BreezeWhite / oemer

End-to-end Optical Music Recognition (OMR) system. Transcribe phone-taken music sheet image into MusicXML, which can be edited and converted to MIDI.
https://breezewhite.github.io/oemer/
MIT License
394 stars 46 forks source link

Training dataset #28

Closed pingpeng1017 closed 1 year ago

pingpeng1017 commented 1 year ago

I recently had the opportunity to explore your system, and I was impressed by its capabilities. However, I encountered an issue while trying to access the dataset used for training the first model. It appears that the dataset is currently unavailable on the provided page. If you happen to have the dataset, would it be possible for you to provide it? Thanks :)

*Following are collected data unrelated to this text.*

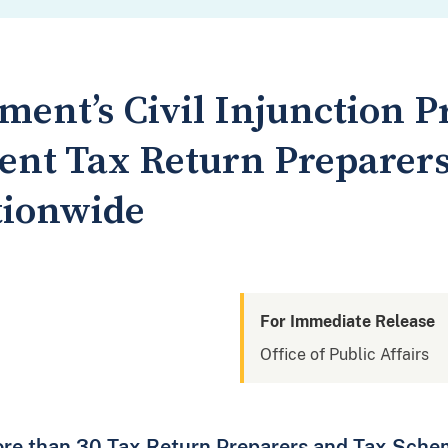
tment’s Civil Injunction 
nt Tax Return Preparer
tionwide
For Immediate Release
Office of Public Affairs
ore than 30 Tax Return Preparers and Tax Sche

BreezeWhite commented 1 year ago

Hi @pingpeng1017 , thanks for your feedback ^^ I think it's better to send an inquiry email to them and also let them know the dataset download page is down, since I am not sure if it's proper for me to directly share the data with you.

pingpeng1017 commented 1 year ago

Thanks for your reply. I have discovered that the time signature is not being extracted and I'm curious whether it's not recognised at all, or if it's actually recognised but there is no implementation of the code to convert it to XML. I would greatly appreciate it if you could let me know the possibility of adding this functionality as I would like to have a go :)

BreezeWhite commented 1 year ago

The time signature does appear in the predictions of the two UNet models, but in raw pixel format. I did not managed to recognize the numbers of the time signature since it would take more efforts but would not impact the listening experience too much. Still you could try to recognize the symbol if it is important in your case.

pingpeng1017 commented 1 year ago

Does that mean it's necessary to retrain the UNet models or as it's already appearing in the predicted images, would it be feasible to work with these raw pixel format images and change the SVM to recognise the time signature symbols? I'm currently working on a program that converts music notation into Braille, and being able to recognise time signature symbols would be a game-changer for my project. Any help or guidance you can provide would be incredibly valuable.

BreezeWhite commented 1 year ago

Yes, it's already in the predicted image. You only need to figure out a way to extract which pixels belong to the time signature and what numbers do they represent. For number recognition, you could train another SVM model to recognize, too.

pingpeng1017 commented 1 year ago

Hi, this is me again! Sorry for so many questions. I've trained an SVM model to recognise numbers in the image and I remembered that you said I only need to find a way to extract pixels belonging to the time signature. It seems like you have implemented a method to extract pixels for three specific symbols below:

stems_rests = np.where(sep==1, 1, 0)
notehead = np.where(sep==2, 1, 0)
clefs_keys = np.where(sep==3, 1, 0)

I'm curious about how you managed to obtain these values.